EXERCISE REQUIREMENTS: Quote every line of the rows below word for word, leaving out the pictures.

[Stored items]
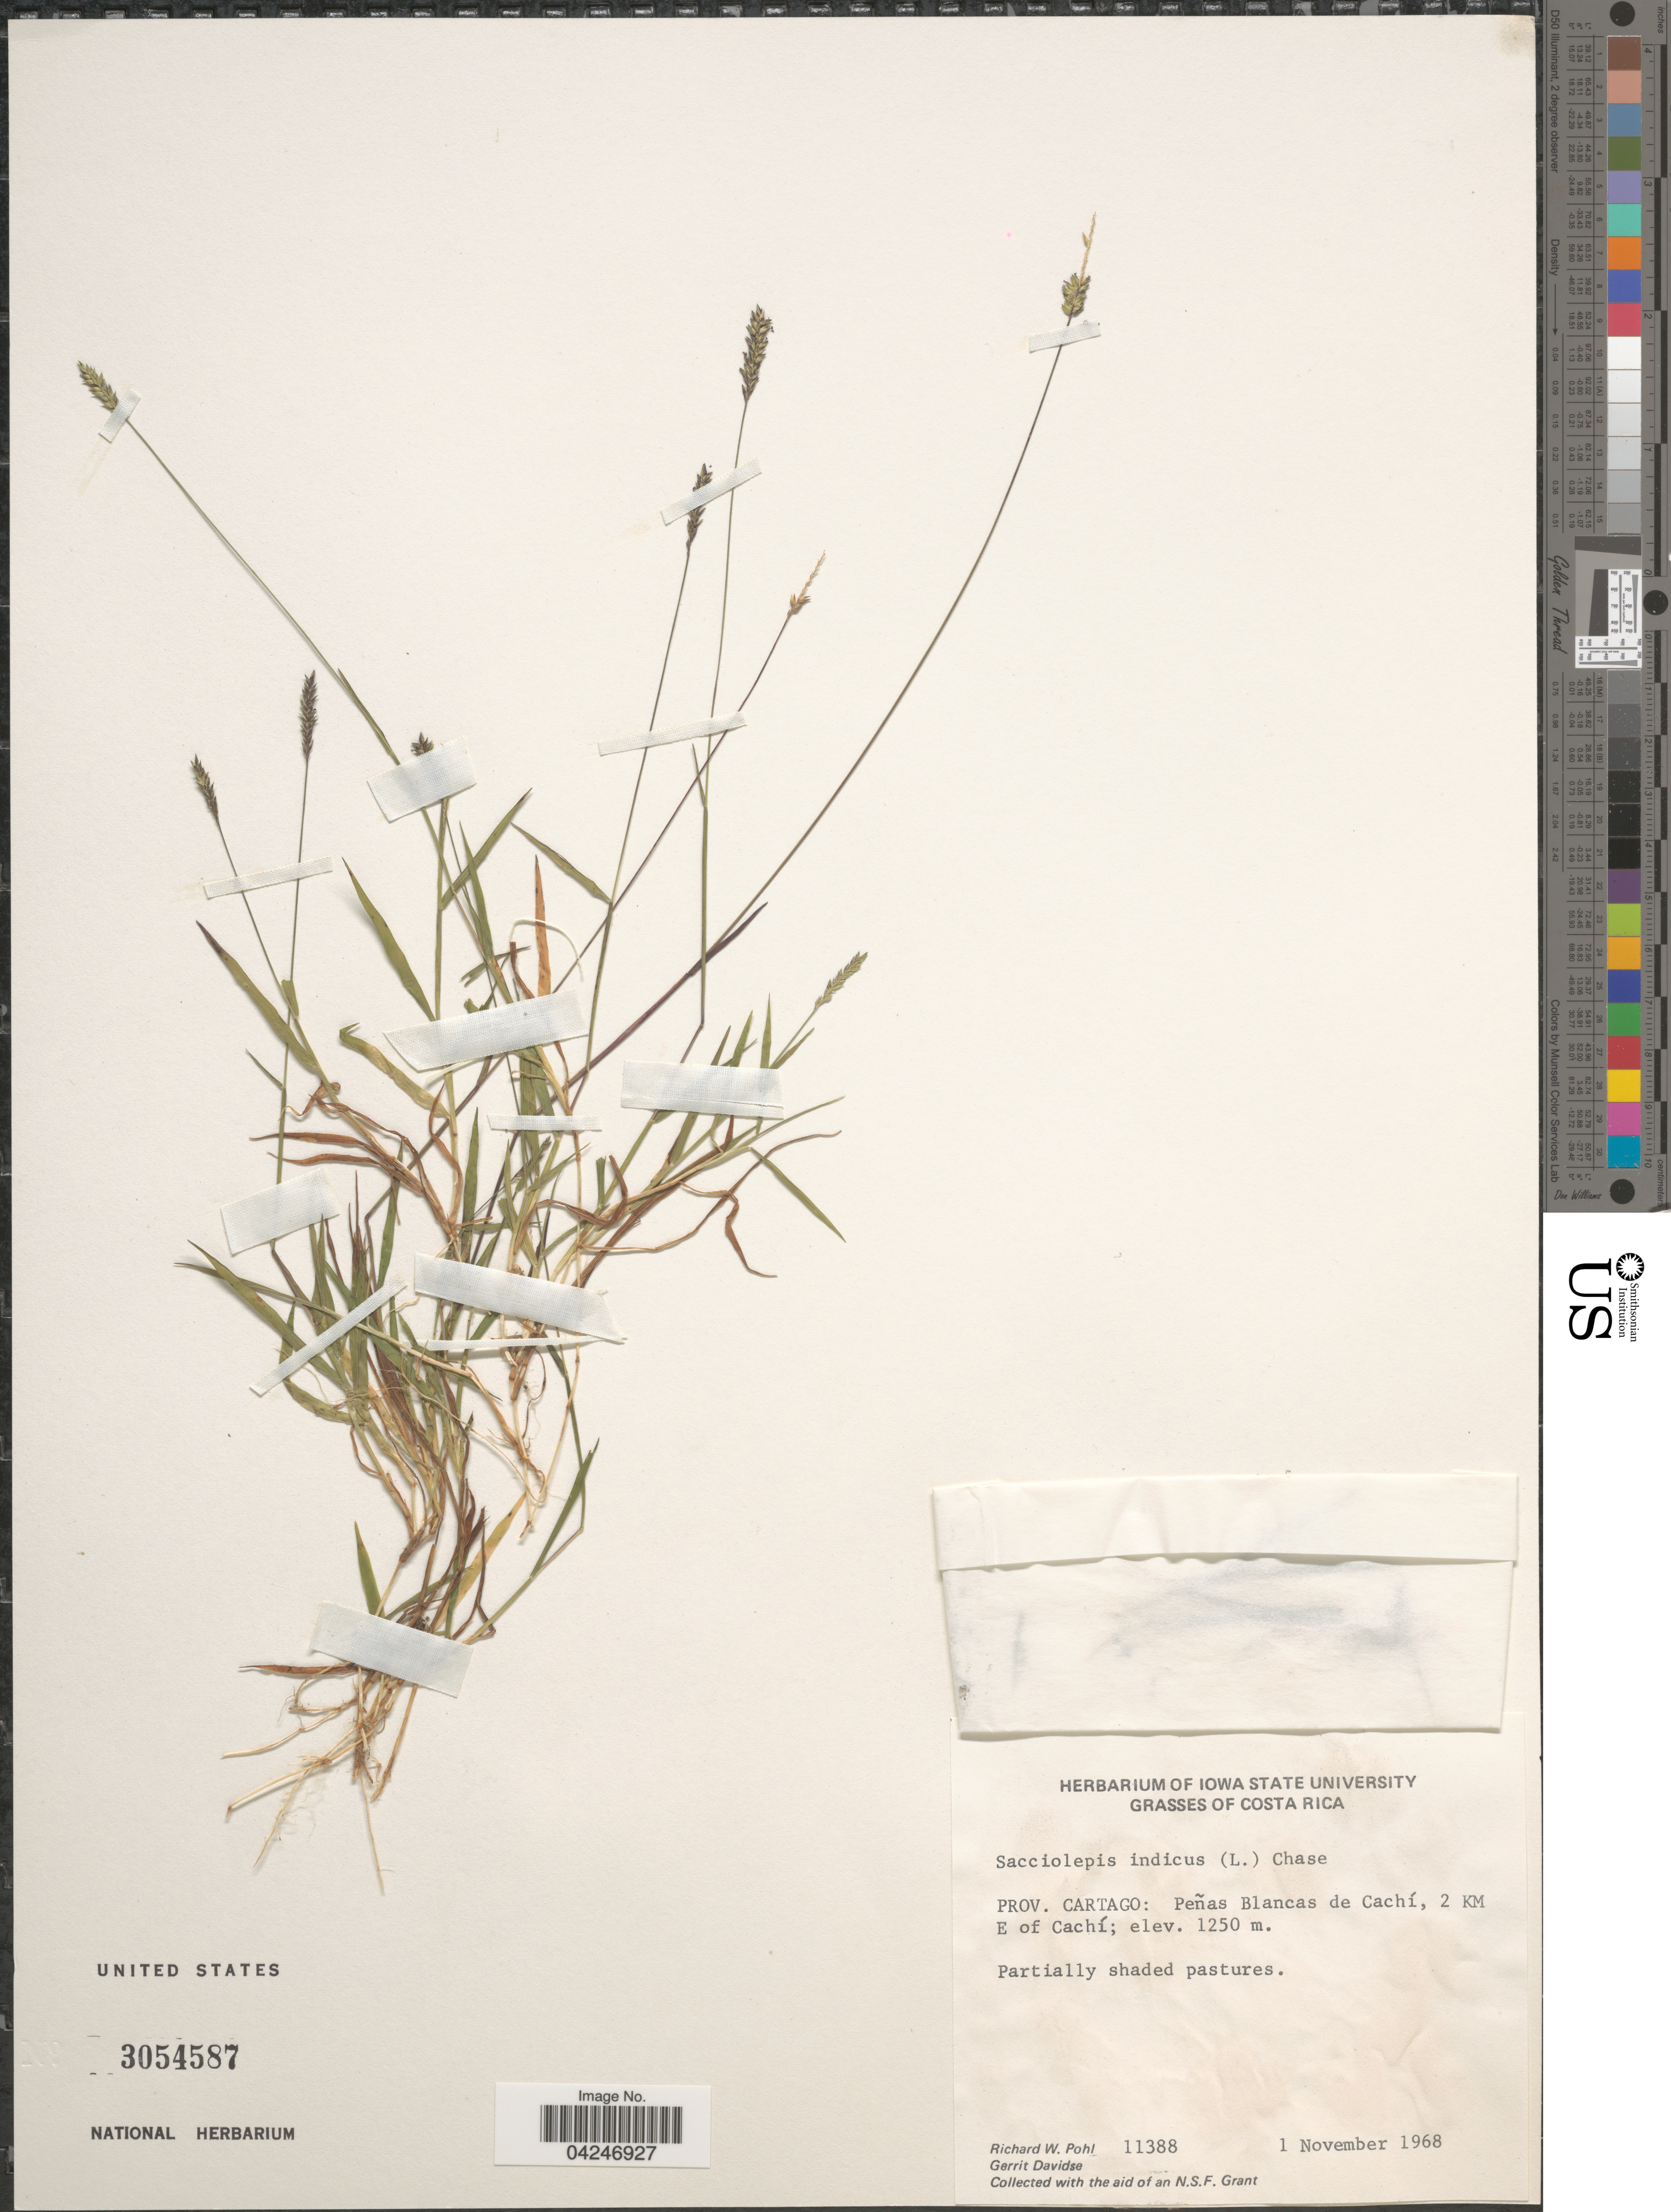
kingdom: Plantae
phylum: Tracheophyta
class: Liliopsida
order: Poales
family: Poaceae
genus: Sacciolepis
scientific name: Sacciolepis indica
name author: (L.) Chase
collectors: R. W. Pohl & G. Davidse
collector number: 11388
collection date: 1968-11-01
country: Costa Rica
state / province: Cartago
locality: Peñas Blancas de Cachí, 2 KM E of Cachí.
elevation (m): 1250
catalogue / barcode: US 3054587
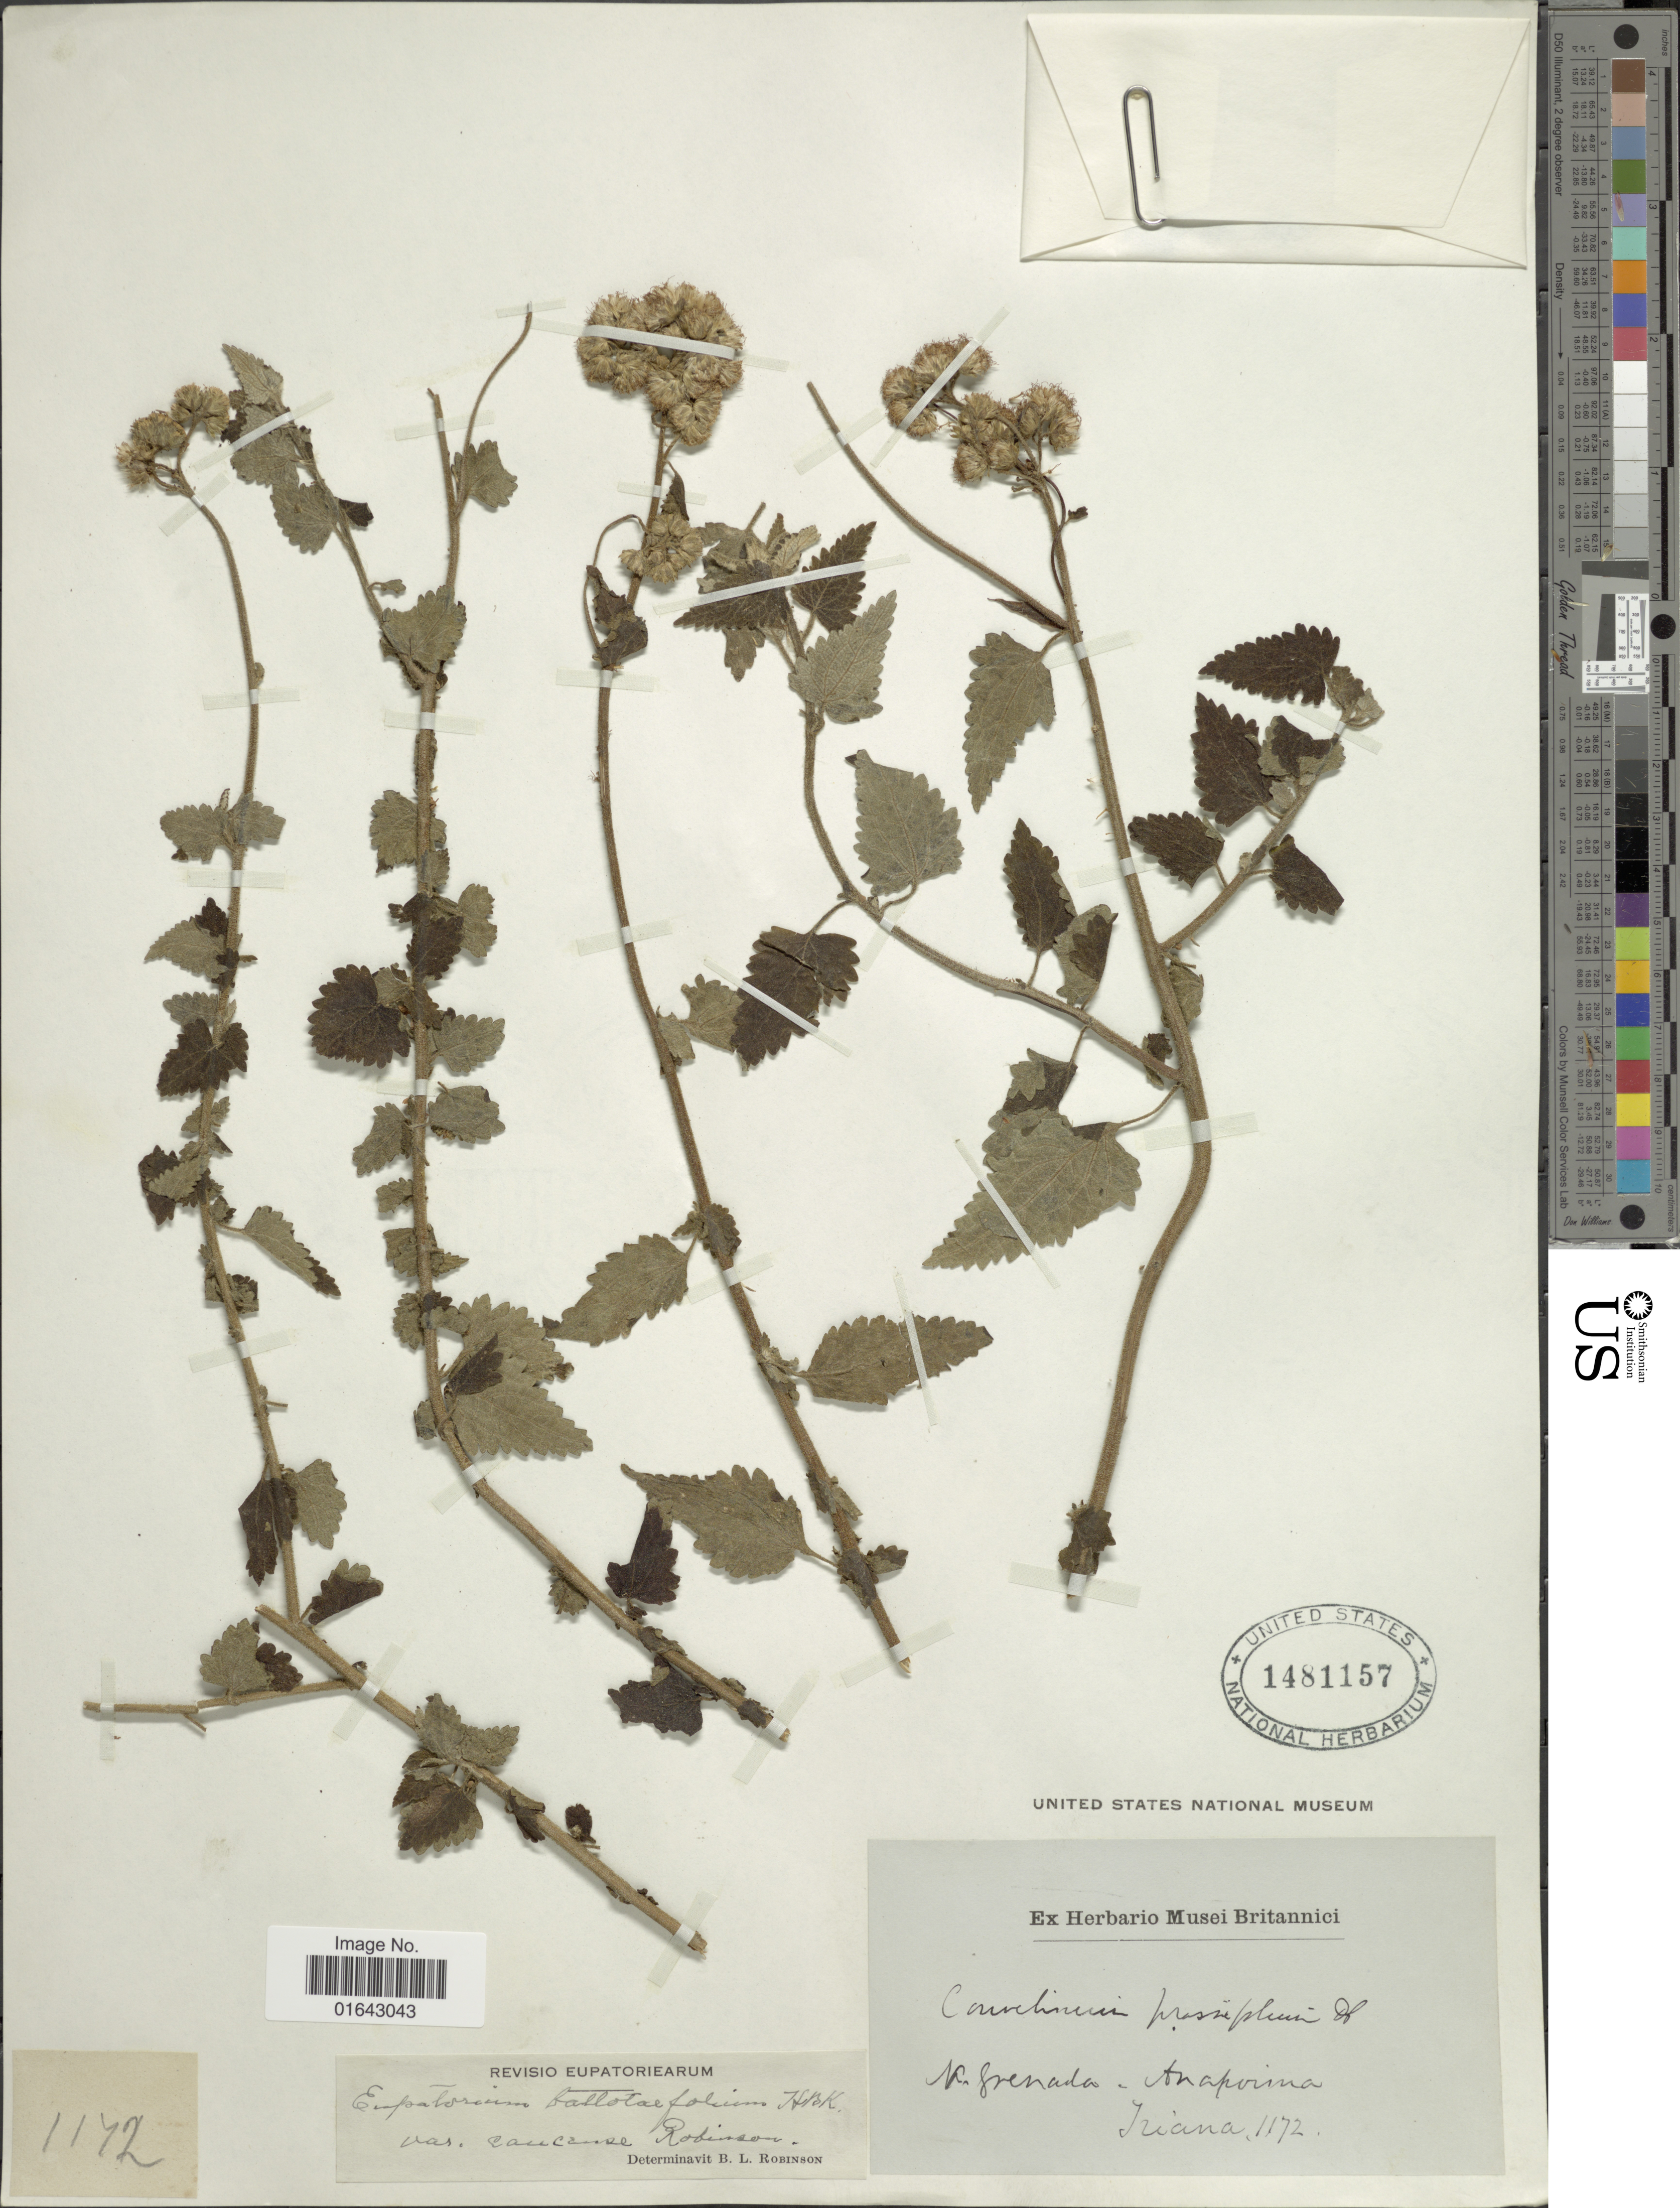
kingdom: Plantae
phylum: Tracheophyta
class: Magnoliopsida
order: Asterales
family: Asteraceae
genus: Conocliniopsis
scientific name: Conocliniopsis prasiifolia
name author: (DC.) R.M. King & H. Rob.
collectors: J. J. Triana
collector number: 1172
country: Colombia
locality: N. Grenada, Anapoima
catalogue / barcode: US 1481157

RESPONSE TO THIS TASK:
kingdom: Plantae
phylum: Tracheophyta
class: Liliopsida
order: Poales
family: Poaceae
genus: Sacciolepis
scientific name: Sacciolepis indica
name author: (L.) Chase
collectors: R. W. Pohl & G. Davidse
collector number: 11388
collection date: 1968-11-01
country: Costa Rica
state / province: Cartago
locality: Peñas Blancas de Cachí, 2 KM E of Cachí.
elevation (m): 1250
catalogue / barcode: US 3054587
kingdom: Plantae
phylum: Tracheophyta
class: Magnoliopsida
order: Asterales
family: Asteraceae
genus: Conocliniopsis
scientific name: Conocliniopsis prasiifolia
name author: (DC.) R.M. King & H. Rob.
collectors: J. J. Triana
collector number: 1172
country: Colombia
locality: N. Grenada, Anapoima
catalogue / barcode: US 1481157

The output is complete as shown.